#### TEXT SECTION
Leaders have a responsibility to bring people with disparate points of view together and unite them around a common goal. They must remain vigilant for signs of dysfunction and address the problem quickly to resolve the issue or prevent it from getting worse. Some signs of dysfunction at a company include:

  1. Silo mentality

silos

While departments do operate independently to some extent, companies are most effective when these different groups regularly communicate and consult with each other. When a department develops a silo mentality, meaning that it largely operates on its own, an “us-versus-them” mentality can develop. When leaders see these silos starting to appear, they need to figure out what has caused the group to operate independently or why they have chosen to do so. Launching programs that foster collaboration or recognizing personal and group achievements can help demolish the silo, depending on the root of the problem. Sometimes, entire workflows and company operational procedures must be changed so that different departments must work more closely together to get their jobs done.

  1. Lack of consensus

Healthy debate among team members can be extremely beneficial. However, when it comes time to solve a problem, everyone needs to be on board with the solution—or at least believe that the decision-making process was fair and transparent, and that everyone’s opinion was considered. When people do not feel heard or respected, they can buck against the decision and cause friction. Often, this problem can be resolved by simply recognizing the disagreement and allowing the person to speak their mind. At the same time, leaders need to ensure that they understand the underlying issue. For example, if someone does not feel comfortable talking and debating in the larger group, this problem deserves attention. Ultimately, having a consensus helps the team function more efficiently.

  1. Warring parties

teams

Some leaders accept that warring is part of the normal office culture. After all, it is not uncommon to hear something along the lines of, “Sales and marketing are just naturally at odds.” This sort of mentality is not natural and will lead to major divisions within a company. A clear distinction separates healthy competition and rivalry. While competition comes from a place of respect and alignment around goals, rivalry leads to more dysfunction, encouraging co-workers to actively undermine each other’s efforts. Everyone at a company is working toward the same goal, and it is the leader’s responsibility to remind everyone of this fact and ensure that everyone stays on the same page.
########
#### EXCERPTED RECORDS
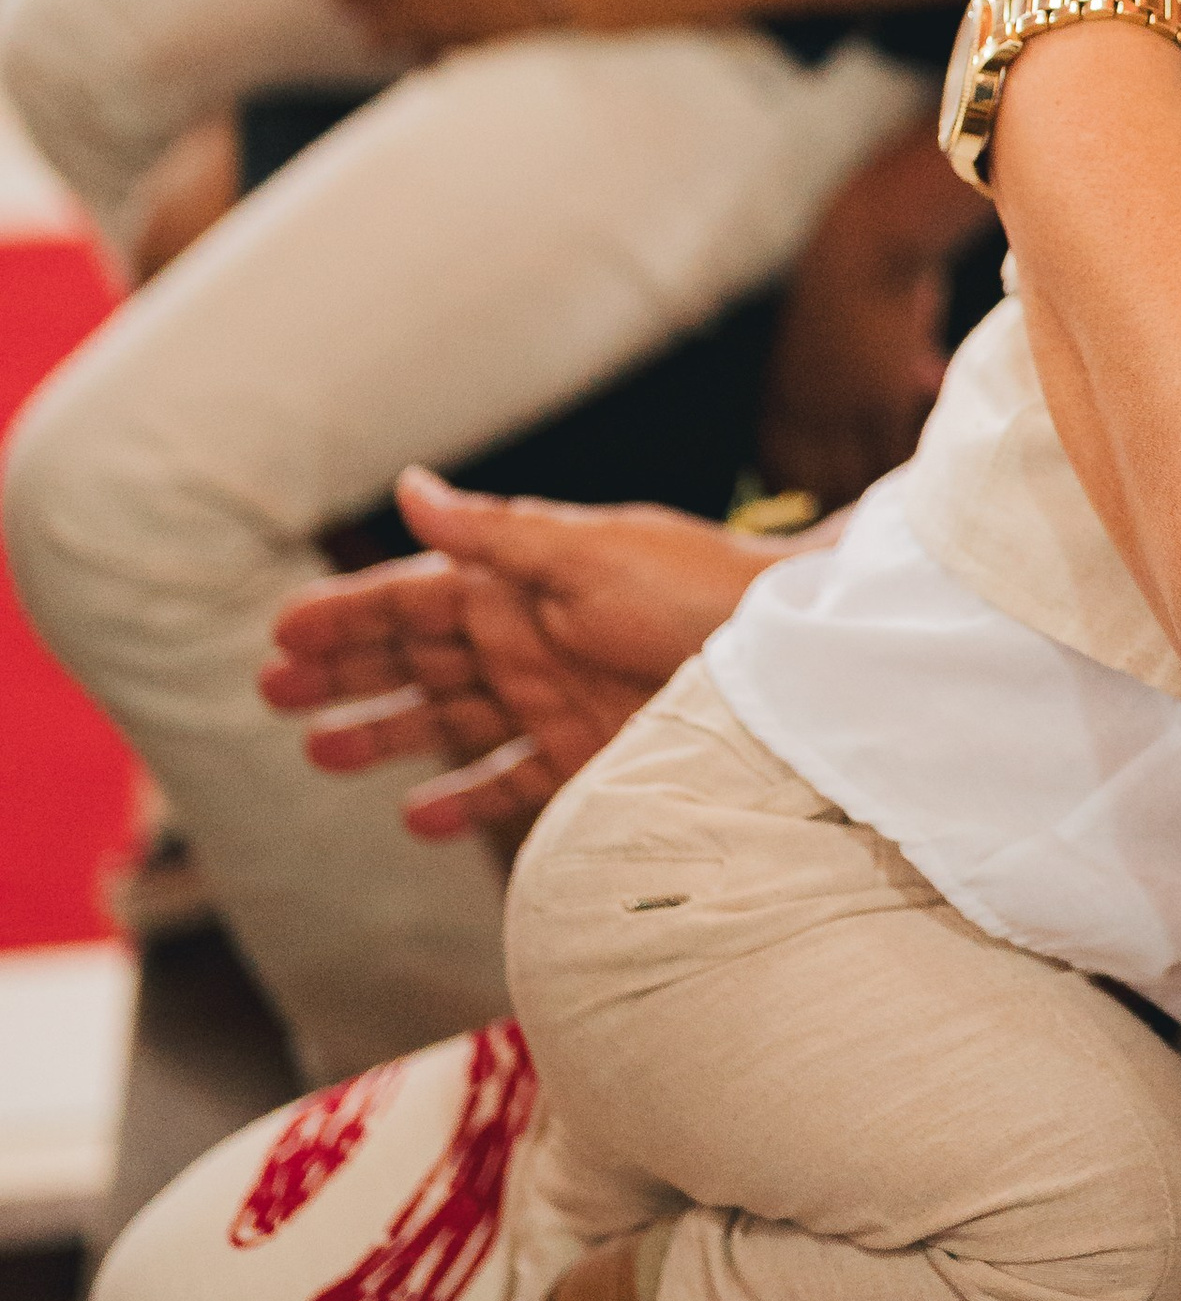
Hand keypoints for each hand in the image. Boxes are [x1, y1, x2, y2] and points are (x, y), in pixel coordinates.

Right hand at [260, 468, 793, 836]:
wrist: (789, 661)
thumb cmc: (697, 590)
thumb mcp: (588, 552)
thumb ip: (494, 532)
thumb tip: (411, 485)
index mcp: (524, 581)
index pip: (416, 595)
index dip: (349, 612)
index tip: (282, 631)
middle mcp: (531, 639)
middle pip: (418, 658)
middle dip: (346, 671)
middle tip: (271, 692)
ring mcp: (556, 700)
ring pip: (450, 720)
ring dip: (386, 734)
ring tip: (322, 753)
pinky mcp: (588, 758)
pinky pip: (511, 780)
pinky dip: (466, 797)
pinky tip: (417, 814)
########
WHAT YOU WILL DO:
[1] Answer these from the passage on workplace dysfunction:
(a) What can develop when a department takes on a silo mentality?
(b) What can people do when they do not feel heard or respected?
(c) What does rivalry encourage co-workers to do?
[2] Transcribe everything in the passage on workplace dysfunction from "1. Warring parties" down to "the same page.".
[3] Go on with the passage on workplace dysfunction, picking up after its last sentence.
The data has no part in any of this work.

ANSWERS TO THE TASKS:
[1]
(a) An "us-versus-them" mentality.
(b) They can buck against the decision and cause friction.
(c) Actively undermine each other's efforts.

[2]
1. Warring parties

teams

Some leaders accept that warring is part of the normal office culture. After all, it is not uncommon to hear something along the lines of, “Sales and marketing are just naturally at odds.” This sort of mentality is not natural and will lead to major divisions within a company. A clear distinction separates healthy competition and rivalry. While competition comes from a place of respect and alignment around goals, rivalry leads to more dysfunction, encouraging co-workers to actively undermine each other’s efforts. Everyone at a company is working toward the same goal, and it is the leader’s responsibility to remind everyone of this fact and ensure that everyone stays on the same page.

[3]
  1. Buddy clusters

When a small group of employees has a special connection, the synergistic effect can result in some truly great results. At the same time, leaders need to make sure that these groups do not become exclusive. Sometimes, people who naturally get along well will push away others who don’t fit into their clique. Insular teams can cause great tension, anxiety, irritation, and other precursors of serious dysfunction. Leaders need to make sure that these groups continue to work with other people, and respect the multitude of different points of view around them. This way, they can continue working as a team while making everyone feel included.

  1. Disconnection

disconnect

Companies function most effectively when people feel connected to their co-workers, as well as the larger purpose of the company. Business leaders need to pay close attention to how their employees are feeling and address any signs of disconnection. Disconnection can cause a breakdown in communication within and between teams and drain overall motivation. To address disconnection, business leaders need to judge whether the issue stems from problems with the mission or with how employees relate to each other. Involving employees in important company decisions can help them feel more connected to the mission, while team-building events can create connections between employees. In addition, philanthropic outreach and volunteer programs can help address both of these issues.

  1. Lacking resources

At the most basic level, employees must have all the resources required to complete their jobs. When people do not feel like they have access to critical resources, they can become frustrated and lose motivation. Unfortunately, leaders do not always pay close attention to what their employees need or create easy ways for requesting access to new resources. Quick check-ins with employees can help ensure that they have everything they need for success; it’s also important to foster an open, sharing environment that encourages people to speak up when they need something. At the same time, having an anonymous or semi-anonymous means of requesting resources can also help relieve tension.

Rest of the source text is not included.